Local authentication must be enabled on your Azure Open AI resource in order to use the API key.

import openai
openai.api_version = '2022-12-01'
openai.api_base = 'endpoint' # Add your endpoint here
openai.api_type = 'azure'
openai.api_key = 'api key'  # Add your api key here

def embed(query):
  # Creates embedding vector from user query
  embedded_query = openai.Embedding.create(
          input=query,
          deployment_id="deployment id", # Add your deployment id here
          chunk_size=1
  )["data"][0]["embedding"]
  return embedded_query
searchedEmbedding = embed("most difficult gymnastics moves in the olympics")
#print(searchedEmbedding)

Query the similarity

The query is run directly from the notebook, and uses the returned embedding from the previous step in a comparison against the embedded Wikipedia pages stored in your eventhouse. This query uses the cosine similarity function and returns the top 10 most similar vectors.
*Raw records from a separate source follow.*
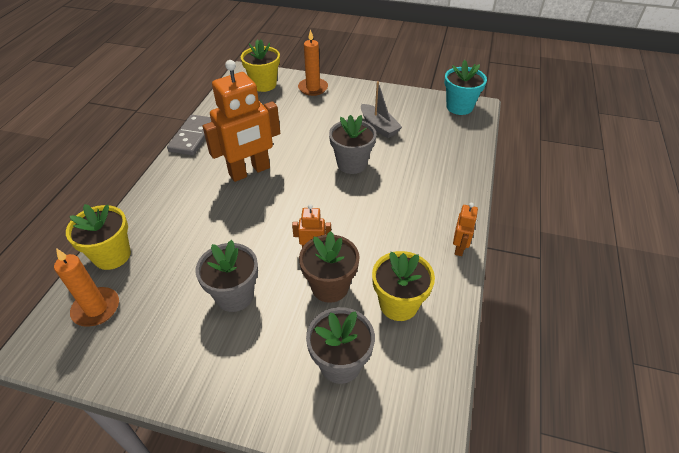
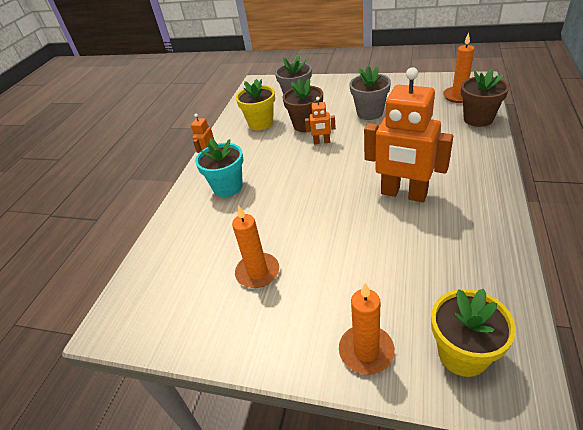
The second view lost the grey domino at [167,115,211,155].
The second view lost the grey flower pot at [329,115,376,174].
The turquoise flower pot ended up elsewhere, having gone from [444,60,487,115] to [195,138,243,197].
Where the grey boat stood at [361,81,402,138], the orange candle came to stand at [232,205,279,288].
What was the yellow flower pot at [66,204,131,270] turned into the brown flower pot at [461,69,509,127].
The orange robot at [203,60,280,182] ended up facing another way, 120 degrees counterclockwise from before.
Run the cells in the notebook to see the results of the query. You can change the search term and rerun the query to see different results. You could also compare an existing entry in the Wiki database to find similar entries.

kustoQuery = "Wiki | extend similarity = series_cosine_similarity(dynamic("+str(searchedEmbedding)+"), content_vector) | top 10 by similarity desc" 
accessToken = mssparkutils.credentials.getToken(KUSTO_CLUSTER)
kustoDf  = spark.read\
    .format("com.microsoft.kusto.spark.synapse.datasource")\
    .option("accessToken", accessToken)\
    .option("kustoCluster", KUSTO_CLUSTER)\
    .option("kustoDatabase", KUSTO_DATABASE)\
    .option("kustoQuery", kustoQuery).load()

# Example that uses the result data frame.
kustoDf.show()

Screenshot of running cell of similarity results.

Clean up resources

When you finish the tutorial, you can delete the resources, you created to avoid incurring other costs. To delete the resources, follow these steps:

  1. Browse to your workspace homepage.
  2. Delete the notebook created in this tutorial.
  3. Delete the Eventhouse or database used in this tutorial.